Aus geographischer Sicht gehört Diedendorf aufgrund seiner Lokalisierung in Hanglage über dem Saartal, zwischen Saarunion und Fénétrange, zur lothringischen Hochebene. Aus administrativer Sicht zählt das Dorf seit dem Erlaß vom 23. November 1793 zum Département Bas-Rhin, d.h. zur Region Elsaß. Historisch gesehen, gehörte die Gegend von Diedendorf lange zum Heiligen Römischen Reich und teilte somit die stürmische Vergangenheit der Grafschaft von Saarwerden.

Lange stritten die Bischöfe von Metz (d.h. das Haus von Lothringen) und das Haus von Nassau um die Region - zu Beginn des XVI. Jahrhunderts wartend auf das Urteil des Reichskammergerichts von Speyer. Zu diesem Zeitpunkt ereignete sich allerdings ein wesentlicher historischer Umbruch, der das Schiksal der Region für Jahrhunderte beeinflussen würde: die Reformation.

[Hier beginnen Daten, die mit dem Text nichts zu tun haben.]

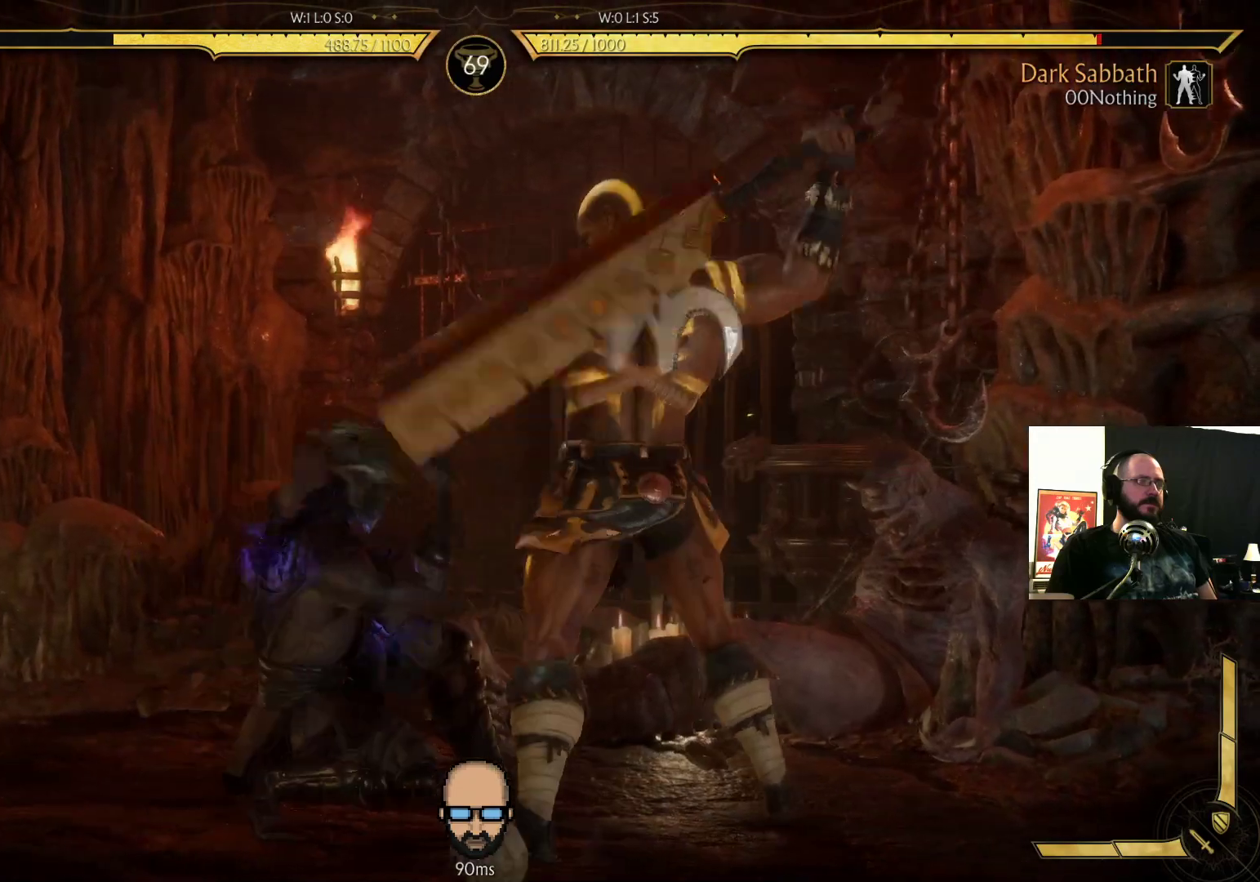
{"dt_ms": 500, "buttons": ["SQUARE", "DPAD_DOWN", "DPAD_LEFT"], "events": [[300, "R2", "up"], [300, "SQUARE", "down"], [367, "SQUARE", "up"], [433, "SQUARE", "down"]]}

Unter der Herrschaft des Grafen Adolph von Nassau-Saarbrücken, selbst toleranter und reformfreudiger Anhänger des Luthertums, fingen die ersten Hugenotten an, sich in der Gegend anzusiedeln, um den religiösen Verfolgungen in Frankreich zu entfliehen. Dieser Einwanderungszug nahm unter seinem Bruder Johann IV., Graf von Saarwerden von 1559 bis 1574, noch zu. Es waren Calvinisten, die sieben verlassene Dörfer der Grafschaft, die sog. „welschen Dörfern“, wieder bevölkerten: Altwiller, Burbach, Diedendorf, Eywiller, Goerlingen, Kirrberg et Rauwiller. Sie führten dort ihre Sprache, das Französische, und ihre Konfession ein, was sich zu einer Konfliktquelle mit den anderen Einwohnern der Grafschaft entwickelte. Diese waren Angehörige der lutherischen Confessio Augustana, gemäß dem Grundsatz seinem regierenden Prinzen in seine Konfession zu folgen.

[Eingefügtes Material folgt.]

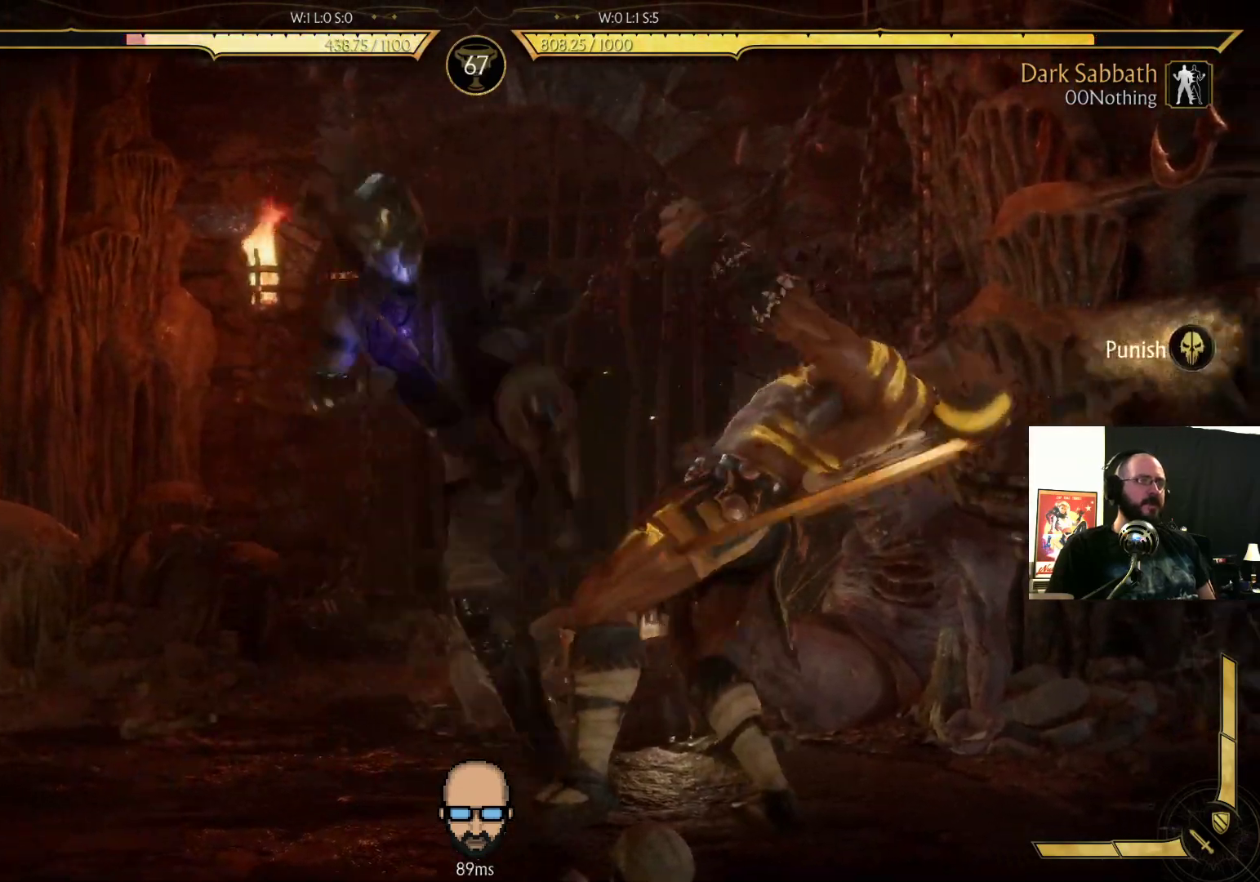
{"dt_ms": 500, "buttons": [], "events": [[33, "DPAD_DOWN", "up"], [133, "DPAD_UP", "down"], [233, "DPAD_UP", "up"], [433, "DPAD_UP", "down"], [500, "DPAD_UP", "up"]]}
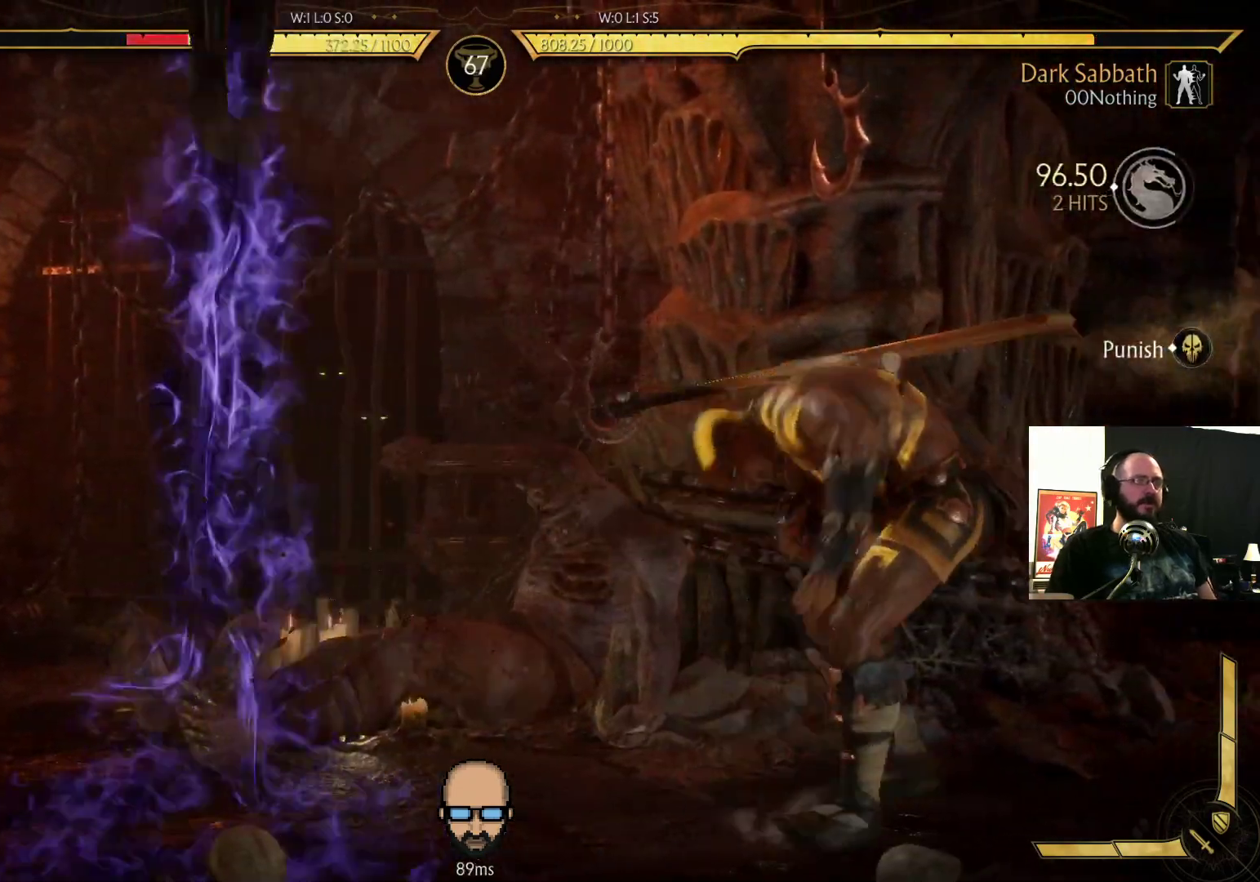
{"dt_ms": 500, "buttons": [], "events": [[33, "R1", "down"], [133, "R1", "up"], [233, "R1", "down"], [300, "R1", "up"], [367, "R1", "down"], [467, "R1", "up"]]}
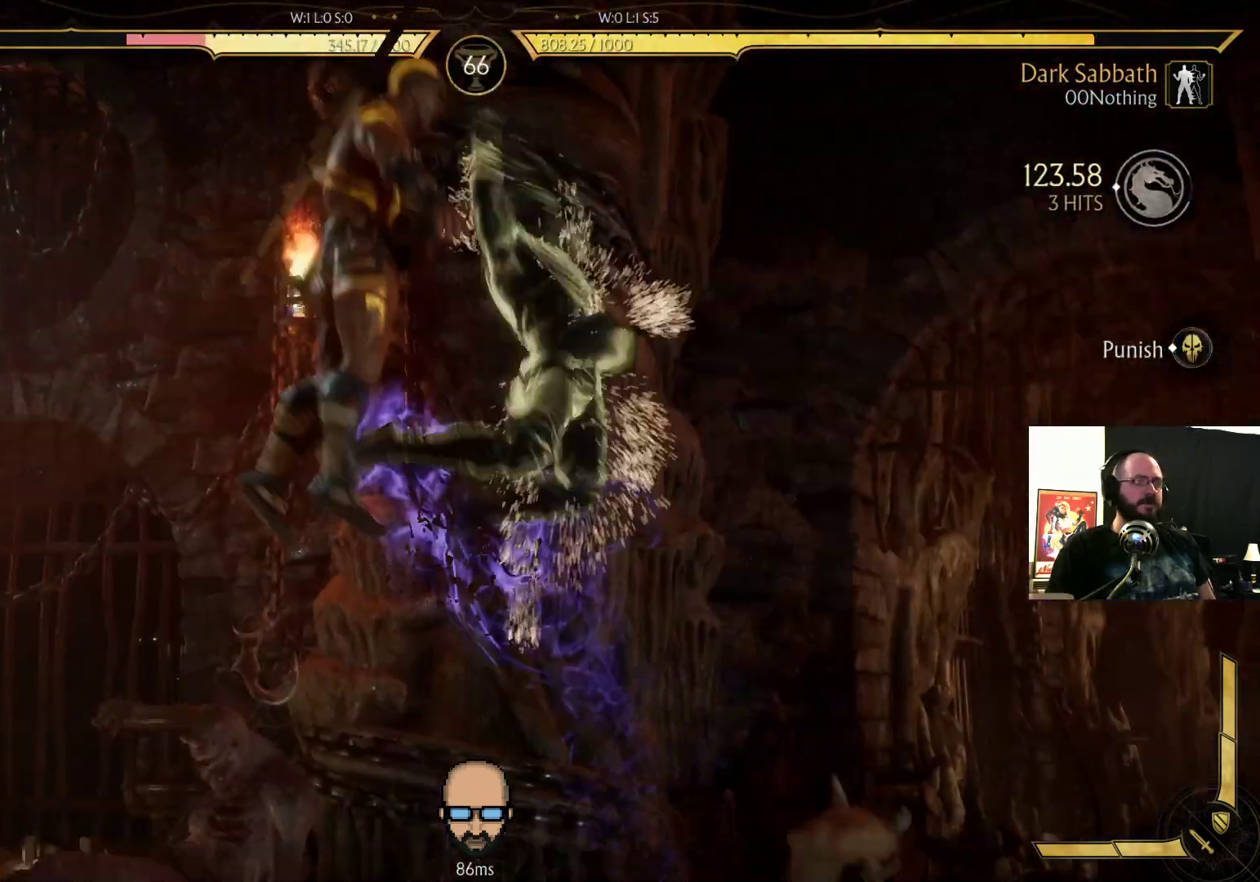
{"dt_ms": 500, "buttons": ["DPAD_RIGHT"], "events": [[33, "R1", "down"], [133, "R1", "up"], [267, "DPAD_RIGHT", "down"]]}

Durch einen Amtseinführungbrief vom 12. Februar 1570 belehnte Graf Johann IV. von  Nassau-Saarbrücken seinen Landvogt Johann Streiff von Lauenstein mit Grundstücken und einer Meierei in Diedendorf. Dort erbaute Johann Streiff gegen 1580 das Schloß, sowie die Kirche im Jahre 1588 (Foto rechts).